- Supplied passage
Tuesday, April 03, 2012

There's a Price to Pay for Your Memories

They say when you're born, you begin to die. Not something we want to think about. But I sat at the funeral of my ex-mother-in-law last Friday and thought about that very fact.

I was close to this amazing woman. She was a mother to me in so many, many ways. I knew her from the time I was eight, married her youngest, and spent most of my young adult life at her feet. She was my spiritual mentor in my youth. So many memories ...

I think Martha and I talked long into the night on countless occasions, about God and church and Heaven and family ... I was Ruth and she was my Naomi. Your people shall be my people and your God, my God. Well. Anyway, I can still smell her pies baking in her yellow stove. Smell the coffee and bacon frying in her old and dated kitchen; and if I try hard enough, I can still taste the roast beef Sunday dinners. The hot air on a summer night, eating ice cream from the Dariette, sitting out under that old shade tree in her backyard. Feeling the wind in the breezeway, the sinking mattress in the old spare bed in the back room, hearing the sound of the trucks at night on the highway. Precious memories, how they linger.

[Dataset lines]
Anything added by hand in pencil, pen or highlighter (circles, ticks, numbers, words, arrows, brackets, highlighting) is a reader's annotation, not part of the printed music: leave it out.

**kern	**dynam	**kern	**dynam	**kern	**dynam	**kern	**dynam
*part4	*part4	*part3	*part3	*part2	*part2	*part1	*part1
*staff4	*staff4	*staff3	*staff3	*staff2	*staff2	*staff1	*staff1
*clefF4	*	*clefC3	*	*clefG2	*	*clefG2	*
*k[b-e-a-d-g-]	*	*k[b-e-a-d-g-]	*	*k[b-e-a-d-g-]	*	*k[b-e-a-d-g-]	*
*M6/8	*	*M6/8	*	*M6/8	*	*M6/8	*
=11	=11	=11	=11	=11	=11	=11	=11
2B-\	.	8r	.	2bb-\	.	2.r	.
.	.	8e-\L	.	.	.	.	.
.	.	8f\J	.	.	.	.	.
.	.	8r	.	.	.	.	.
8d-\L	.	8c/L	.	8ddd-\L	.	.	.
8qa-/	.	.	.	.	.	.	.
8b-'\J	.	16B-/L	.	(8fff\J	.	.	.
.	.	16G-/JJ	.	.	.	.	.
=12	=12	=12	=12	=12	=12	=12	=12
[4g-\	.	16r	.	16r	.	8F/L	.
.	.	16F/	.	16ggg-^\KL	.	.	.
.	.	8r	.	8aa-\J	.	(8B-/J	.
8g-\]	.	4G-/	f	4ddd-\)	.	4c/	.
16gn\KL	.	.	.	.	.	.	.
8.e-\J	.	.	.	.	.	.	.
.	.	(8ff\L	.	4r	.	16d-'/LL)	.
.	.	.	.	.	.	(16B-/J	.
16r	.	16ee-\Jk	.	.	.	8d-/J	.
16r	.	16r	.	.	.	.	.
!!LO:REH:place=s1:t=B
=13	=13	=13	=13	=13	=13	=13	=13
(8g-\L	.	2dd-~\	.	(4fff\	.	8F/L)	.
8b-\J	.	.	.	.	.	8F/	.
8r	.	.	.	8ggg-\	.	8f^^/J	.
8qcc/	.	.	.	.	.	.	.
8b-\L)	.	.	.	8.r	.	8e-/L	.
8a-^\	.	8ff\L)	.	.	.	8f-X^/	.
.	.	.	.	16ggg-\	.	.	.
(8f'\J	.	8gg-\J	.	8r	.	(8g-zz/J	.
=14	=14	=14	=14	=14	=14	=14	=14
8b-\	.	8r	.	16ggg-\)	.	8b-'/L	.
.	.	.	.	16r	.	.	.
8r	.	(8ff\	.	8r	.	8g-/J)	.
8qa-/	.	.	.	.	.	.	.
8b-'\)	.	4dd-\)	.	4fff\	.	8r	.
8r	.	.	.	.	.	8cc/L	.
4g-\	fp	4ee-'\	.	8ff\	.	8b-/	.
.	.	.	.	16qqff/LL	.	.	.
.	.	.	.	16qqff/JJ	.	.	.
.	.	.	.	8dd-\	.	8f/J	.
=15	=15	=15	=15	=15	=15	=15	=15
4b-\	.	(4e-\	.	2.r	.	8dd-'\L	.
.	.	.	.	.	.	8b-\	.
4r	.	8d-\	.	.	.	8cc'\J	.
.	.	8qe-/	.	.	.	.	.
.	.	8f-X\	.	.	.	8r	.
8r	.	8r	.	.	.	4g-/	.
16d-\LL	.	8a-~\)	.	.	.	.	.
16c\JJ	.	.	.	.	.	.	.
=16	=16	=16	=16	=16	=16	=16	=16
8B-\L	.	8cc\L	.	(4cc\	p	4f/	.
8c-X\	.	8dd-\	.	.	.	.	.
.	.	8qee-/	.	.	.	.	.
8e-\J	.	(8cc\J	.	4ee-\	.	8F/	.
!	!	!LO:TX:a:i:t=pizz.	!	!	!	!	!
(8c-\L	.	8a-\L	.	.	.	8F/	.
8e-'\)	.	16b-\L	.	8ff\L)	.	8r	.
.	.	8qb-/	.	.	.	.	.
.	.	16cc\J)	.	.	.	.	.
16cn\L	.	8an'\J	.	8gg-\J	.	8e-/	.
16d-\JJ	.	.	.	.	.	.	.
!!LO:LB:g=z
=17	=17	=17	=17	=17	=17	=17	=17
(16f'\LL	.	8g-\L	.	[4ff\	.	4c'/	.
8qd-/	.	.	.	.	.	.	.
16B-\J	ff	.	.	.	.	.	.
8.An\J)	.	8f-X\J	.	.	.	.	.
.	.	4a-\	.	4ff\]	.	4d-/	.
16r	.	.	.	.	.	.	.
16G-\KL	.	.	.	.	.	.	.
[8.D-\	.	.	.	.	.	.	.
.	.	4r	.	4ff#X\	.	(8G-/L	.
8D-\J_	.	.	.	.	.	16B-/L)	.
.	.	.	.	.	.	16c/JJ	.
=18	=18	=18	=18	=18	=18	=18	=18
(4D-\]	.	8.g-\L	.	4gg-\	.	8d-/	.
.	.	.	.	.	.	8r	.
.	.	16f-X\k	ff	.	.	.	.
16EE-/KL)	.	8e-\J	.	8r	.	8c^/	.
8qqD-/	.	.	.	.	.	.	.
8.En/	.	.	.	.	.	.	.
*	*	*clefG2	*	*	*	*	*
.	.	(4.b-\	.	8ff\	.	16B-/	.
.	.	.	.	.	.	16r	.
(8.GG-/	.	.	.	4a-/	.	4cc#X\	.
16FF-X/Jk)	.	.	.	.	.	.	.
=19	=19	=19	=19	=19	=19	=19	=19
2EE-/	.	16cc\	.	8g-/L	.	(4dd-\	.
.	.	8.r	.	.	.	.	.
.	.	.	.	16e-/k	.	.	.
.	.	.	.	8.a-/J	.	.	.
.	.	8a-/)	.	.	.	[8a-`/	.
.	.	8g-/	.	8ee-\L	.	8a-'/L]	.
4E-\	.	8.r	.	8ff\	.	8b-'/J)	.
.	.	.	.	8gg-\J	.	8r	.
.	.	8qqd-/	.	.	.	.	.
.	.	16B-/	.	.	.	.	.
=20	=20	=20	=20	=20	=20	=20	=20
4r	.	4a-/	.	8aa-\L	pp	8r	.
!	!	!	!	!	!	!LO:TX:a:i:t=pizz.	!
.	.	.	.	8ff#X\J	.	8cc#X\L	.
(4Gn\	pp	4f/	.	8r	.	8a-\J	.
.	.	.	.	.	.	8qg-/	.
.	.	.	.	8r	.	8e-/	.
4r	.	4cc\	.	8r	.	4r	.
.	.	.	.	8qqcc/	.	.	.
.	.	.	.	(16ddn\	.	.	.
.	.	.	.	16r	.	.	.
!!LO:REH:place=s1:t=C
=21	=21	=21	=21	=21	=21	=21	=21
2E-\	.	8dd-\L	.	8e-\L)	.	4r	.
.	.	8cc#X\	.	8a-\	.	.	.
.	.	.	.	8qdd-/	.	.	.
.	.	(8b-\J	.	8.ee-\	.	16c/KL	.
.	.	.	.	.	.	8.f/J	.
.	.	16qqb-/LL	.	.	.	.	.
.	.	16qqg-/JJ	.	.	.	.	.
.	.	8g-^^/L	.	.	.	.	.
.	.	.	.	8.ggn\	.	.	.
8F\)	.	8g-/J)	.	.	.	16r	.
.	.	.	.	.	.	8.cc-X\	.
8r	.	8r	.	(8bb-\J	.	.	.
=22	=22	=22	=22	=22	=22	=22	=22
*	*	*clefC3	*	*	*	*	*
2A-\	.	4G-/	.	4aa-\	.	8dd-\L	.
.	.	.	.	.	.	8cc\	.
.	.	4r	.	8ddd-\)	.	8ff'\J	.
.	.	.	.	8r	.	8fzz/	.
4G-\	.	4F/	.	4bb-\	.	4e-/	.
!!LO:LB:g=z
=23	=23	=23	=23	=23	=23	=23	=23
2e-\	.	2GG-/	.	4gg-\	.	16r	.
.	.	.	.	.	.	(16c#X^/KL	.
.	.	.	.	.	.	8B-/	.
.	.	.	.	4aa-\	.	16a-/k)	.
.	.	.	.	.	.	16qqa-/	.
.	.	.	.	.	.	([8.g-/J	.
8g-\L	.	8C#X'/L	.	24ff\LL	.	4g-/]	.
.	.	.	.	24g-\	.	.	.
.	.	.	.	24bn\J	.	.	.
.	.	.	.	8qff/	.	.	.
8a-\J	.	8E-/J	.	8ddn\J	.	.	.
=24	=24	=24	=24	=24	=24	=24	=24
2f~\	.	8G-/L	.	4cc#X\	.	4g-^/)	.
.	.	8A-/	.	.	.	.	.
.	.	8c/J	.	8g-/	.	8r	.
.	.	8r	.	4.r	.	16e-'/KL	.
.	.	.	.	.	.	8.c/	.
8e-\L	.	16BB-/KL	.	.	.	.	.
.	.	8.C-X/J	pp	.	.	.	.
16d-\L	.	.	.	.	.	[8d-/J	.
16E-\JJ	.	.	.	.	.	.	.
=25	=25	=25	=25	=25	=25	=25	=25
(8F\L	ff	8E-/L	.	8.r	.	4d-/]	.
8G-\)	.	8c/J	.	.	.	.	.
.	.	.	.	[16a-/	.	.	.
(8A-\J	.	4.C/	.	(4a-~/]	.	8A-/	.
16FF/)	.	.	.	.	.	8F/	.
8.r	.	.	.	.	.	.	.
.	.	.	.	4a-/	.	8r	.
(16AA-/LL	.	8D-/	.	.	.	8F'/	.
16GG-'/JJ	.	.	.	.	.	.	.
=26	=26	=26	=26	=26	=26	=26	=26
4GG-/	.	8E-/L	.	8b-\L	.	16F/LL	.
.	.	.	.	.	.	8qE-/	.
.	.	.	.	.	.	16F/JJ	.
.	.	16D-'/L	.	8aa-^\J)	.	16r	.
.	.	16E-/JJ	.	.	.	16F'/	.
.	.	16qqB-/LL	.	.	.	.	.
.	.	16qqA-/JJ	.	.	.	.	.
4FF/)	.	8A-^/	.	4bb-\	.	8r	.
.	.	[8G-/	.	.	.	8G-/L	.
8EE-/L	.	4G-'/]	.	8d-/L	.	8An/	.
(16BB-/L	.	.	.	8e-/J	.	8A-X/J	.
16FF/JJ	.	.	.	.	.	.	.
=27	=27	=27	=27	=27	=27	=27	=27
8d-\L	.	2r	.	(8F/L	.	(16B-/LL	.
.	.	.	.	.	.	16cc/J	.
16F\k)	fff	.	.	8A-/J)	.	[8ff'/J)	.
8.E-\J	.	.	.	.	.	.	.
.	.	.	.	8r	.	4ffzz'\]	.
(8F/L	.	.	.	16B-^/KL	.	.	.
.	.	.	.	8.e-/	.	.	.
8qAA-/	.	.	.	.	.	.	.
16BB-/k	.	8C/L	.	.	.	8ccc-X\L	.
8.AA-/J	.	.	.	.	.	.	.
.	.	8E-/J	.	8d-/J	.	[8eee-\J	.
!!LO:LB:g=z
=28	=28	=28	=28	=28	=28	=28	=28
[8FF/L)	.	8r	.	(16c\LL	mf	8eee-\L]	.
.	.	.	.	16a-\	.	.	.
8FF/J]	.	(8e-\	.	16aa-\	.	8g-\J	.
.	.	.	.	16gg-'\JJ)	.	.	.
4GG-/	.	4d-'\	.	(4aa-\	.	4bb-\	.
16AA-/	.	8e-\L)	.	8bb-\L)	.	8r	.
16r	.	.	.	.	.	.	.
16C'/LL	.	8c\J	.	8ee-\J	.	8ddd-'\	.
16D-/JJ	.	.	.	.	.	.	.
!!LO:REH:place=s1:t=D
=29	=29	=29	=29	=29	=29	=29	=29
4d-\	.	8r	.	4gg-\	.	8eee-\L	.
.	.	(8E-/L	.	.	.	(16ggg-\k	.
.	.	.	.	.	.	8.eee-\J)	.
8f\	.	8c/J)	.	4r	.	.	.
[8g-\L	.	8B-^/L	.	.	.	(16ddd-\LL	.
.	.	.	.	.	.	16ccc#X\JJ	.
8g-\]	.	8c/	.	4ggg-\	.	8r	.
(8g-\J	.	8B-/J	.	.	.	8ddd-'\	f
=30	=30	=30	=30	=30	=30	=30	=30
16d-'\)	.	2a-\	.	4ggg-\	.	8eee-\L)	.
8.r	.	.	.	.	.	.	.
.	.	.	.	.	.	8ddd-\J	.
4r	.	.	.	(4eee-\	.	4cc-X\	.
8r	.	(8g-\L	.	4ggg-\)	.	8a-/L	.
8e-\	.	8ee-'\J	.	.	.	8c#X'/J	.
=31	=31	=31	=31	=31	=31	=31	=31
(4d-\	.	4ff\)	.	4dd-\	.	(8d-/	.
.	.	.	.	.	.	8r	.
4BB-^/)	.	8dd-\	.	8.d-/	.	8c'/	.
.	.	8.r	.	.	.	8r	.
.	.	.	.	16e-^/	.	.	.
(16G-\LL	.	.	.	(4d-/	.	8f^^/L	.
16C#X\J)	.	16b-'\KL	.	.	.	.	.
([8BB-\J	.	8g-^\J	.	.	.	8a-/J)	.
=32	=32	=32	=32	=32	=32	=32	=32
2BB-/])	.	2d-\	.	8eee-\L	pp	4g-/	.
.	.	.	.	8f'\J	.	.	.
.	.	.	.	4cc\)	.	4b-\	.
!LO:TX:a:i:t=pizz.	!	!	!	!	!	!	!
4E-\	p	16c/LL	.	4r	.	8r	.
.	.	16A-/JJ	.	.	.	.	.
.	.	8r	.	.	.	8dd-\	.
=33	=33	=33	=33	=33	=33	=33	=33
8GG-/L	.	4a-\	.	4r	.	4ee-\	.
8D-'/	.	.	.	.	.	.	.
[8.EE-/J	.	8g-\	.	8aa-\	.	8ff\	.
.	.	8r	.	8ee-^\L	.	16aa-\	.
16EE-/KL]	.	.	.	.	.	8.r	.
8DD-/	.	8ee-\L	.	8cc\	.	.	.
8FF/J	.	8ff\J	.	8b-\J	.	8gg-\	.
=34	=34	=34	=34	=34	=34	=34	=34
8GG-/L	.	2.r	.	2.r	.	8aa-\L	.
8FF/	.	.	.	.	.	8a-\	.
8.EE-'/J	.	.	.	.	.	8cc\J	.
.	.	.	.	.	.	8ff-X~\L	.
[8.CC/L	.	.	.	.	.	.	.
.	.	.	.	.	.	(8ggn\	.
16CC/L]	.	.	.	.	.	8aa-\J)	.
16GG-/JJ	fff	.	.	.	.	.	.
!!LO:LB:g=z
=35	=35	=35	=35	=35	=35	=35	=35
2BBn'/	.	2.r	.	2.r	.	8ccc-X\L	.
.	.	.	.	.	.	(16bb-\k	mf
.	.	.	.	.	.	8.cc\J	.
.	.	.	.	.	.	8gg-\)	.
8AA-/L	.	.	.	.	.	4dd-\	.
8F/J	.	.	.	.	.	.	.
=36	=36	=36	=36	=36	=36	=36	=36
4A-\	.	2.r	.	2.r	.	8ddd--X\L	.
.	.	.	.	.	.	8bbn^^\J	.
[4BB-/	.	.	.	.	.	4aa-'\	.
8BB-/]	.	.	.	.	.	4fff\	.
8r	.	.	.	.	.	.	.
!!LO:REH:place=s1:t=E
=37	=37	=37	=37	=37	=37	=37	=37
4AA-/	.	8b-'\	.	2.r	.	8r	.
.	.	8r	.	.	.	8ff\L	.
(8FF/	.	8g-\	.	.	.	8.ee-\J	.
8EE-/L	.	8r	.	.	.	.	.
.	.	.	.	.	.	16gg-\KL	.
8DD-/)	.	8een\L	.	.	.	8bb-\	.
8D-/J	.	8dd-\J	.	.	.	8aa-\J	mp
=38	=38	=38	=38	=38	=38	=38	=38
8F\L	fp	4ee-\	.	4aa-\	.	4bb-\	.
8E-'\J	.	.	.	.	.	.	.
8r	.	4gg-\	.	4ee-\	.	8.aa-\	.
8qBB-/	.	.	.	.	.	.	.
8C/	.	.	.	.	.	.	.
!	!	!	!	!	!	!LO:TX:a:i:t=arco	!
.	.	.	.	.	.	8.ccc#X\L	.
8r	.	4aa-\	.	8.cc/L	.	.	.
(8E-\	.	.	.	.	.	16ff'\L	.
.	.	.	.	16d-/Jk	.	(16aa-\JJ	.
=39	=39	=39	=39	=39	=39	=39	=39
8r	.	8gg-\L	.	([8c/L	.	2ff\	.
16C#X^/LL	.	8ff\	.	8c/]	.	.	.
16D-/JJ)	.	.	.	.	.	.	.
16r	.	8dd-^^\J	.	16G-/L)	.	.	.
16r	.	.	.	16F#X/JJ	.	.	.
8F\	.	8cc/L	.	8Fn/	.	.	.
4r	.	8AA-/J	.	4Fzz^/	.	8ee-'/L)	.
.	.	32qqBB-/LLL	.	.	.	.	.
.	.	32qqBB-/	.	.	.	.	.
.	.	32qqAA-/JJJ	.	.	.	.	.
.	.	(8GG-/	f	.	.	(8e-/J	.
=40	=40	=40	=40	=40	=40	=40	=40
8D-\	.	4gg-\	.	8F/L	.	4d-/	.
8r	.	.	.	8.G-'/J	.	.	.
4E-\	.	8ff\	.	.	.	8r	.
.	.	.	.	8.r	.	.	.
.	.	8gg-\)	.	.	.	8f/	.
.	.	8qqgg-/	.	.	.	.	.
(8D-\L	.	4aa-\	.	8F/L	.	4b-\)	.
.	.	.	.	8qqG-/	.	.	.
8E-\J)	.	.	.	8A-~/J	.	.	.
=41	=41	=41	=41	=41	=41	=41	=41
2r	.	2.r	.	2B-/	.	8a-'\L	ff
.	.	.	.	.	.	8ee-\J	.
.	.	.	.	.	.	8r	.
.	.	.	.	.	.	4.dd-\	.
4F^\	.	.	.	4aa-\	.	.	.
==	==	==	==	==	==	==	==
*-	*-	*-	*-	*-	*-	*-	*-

- Directions
In the funeral post, explain in one to three sentences why the writer says Martha was like a mother. These lines were taken from a different source than the text.

- Exercise response
The writer knew Martha from age eight, married her youngest, and spent most of their young adult life at her feet. She was also the writer's spiritual mentor in youth, and the two talked long into the night many times about God, church, Heaven and family.